§ **SOURCE INFORMATION**
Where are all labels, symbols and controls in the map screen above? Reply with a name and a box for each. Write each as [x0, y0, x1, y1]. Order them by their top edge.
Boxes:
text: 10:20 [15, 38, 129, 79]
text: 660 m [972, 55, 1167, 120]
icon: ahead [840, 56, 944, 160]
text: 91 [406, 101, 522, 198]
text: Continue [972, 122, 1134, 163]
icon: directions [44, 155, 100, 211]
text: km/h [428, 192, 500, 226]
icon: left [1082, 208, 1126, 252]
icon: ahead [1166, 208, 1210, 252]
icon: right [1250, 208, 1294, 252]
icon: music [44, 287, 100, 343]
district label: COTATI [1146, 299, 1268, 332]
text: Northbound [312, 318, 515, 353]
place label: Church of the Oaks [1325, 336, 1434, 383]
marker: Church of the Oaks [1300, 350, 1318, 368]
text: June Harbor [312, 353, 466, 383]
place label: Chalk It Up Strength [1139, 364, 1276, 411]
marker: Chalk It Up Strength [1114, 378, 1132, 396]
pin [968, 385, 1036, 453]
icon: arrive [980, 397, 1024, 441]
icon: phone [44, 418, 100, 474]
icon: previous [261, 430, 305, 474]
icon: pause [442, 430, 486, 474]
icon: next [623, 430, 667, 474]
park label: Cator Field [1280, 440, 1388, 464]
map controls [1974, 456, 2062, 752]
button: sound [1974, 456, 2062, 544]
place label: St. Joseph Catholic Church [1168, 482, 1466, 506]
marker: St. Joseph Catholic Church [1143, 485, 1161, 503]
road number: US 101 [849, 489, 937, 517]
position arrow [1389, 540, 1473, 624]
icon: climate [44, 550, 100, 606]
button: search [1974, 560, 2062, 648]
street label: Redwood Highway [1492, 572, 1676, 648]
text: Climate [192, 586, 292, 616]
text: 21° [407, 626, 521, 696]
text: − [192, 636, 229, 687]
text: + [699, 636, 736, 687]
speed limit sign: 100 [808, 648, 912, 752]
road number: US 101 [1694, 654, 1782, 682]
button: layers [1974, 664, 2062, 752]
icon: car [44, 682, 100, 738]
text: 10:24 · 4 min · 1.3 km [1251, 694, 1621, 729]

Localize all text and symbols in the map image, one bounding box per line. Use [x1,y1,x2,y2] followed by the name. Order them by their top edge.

§ **TASK TO CARRY OUT**
Look through the entries above, find each line containing "Order", and copy it.

§ **RESULT FOR THIS EXERCISE**
Where are all labels, symbols and controls in the map screen above? Reply with a name and a box for each. Write each as [x0, y0, x1, y1]. Order them by their top edge.
Localize all text and symbols in the map image, one bounding box per line. Use [x1,y1,x2,y2] followed by the name. Order them by their top edge.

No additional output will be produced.